Plain-text document sources:
%%

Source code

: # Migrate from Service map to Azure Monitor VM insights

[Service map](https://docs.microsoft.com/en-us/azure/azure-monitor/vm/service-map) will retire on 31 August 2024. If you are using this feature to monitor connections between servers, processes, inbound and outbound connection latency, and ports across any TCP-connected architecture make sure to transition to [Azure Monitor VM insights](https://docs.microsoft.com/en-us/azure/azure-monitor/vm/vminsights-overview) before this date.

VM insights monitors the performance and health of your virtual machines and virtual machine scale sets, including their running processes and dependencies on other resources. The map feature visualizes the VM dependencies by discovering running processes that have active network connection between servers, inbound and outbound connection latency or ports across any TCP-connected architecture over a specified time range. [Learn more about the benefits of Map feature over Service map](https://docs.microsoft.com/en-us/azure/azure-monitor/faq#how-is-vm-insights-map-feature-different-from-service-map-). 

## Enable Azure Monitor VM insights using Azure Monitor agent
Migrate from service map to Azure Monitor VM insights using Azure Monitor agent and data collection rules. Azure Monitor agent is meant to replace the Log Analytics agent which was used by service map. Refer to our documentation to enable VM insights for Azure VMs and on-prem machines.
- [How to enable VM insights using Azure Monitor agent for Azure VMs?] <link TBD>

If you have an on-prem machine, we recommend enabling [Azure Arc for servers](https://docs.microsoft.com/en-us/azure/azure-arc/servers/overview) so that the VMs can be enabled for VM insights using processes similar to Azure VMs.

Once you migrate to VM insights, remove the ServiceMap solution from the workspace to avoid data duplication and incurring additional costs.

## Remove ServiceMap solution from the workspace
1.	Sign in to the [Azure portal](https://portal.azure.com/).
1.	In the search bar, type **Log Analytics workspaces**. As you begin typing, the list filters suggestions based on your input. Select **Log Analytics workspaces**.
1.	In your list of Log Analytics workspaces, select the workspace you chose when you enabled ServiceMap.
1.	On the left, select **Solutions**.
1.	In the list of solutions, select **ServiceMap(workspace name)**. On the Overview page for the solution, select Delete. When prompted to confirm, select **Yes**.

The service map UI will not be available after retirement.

%%

→ **PROMPT**
Starting from the data above, filter for lines with "have" and copy each one.

→ **EXERCISE SOLUTION**
VM insights monitors the performance and health of your virtual machines and virtual machine scale sets, including their running processes and dependencies on other resources. The map feature visualizes the VM dependencies by discovering running processes that have active network connection between servers, inbound and outbound connection latency or ports across any TCP-connected architecture over a specified time range. [Learn more about the benefits of Map feature over Service map](https://docs.microsoft.com/en-us/azure/azure-monitor/faq#how-is-vm-insights-map-feature-different-from-service-map-). 
If you have an on-prem machine, we recommend enabling [Azure Arc for servers](https://docs.microsoft.com/en-us/azure/azure-arc/servers/overview) so that the VMs can be enabled for VM insights using processes similar to Azure VMs.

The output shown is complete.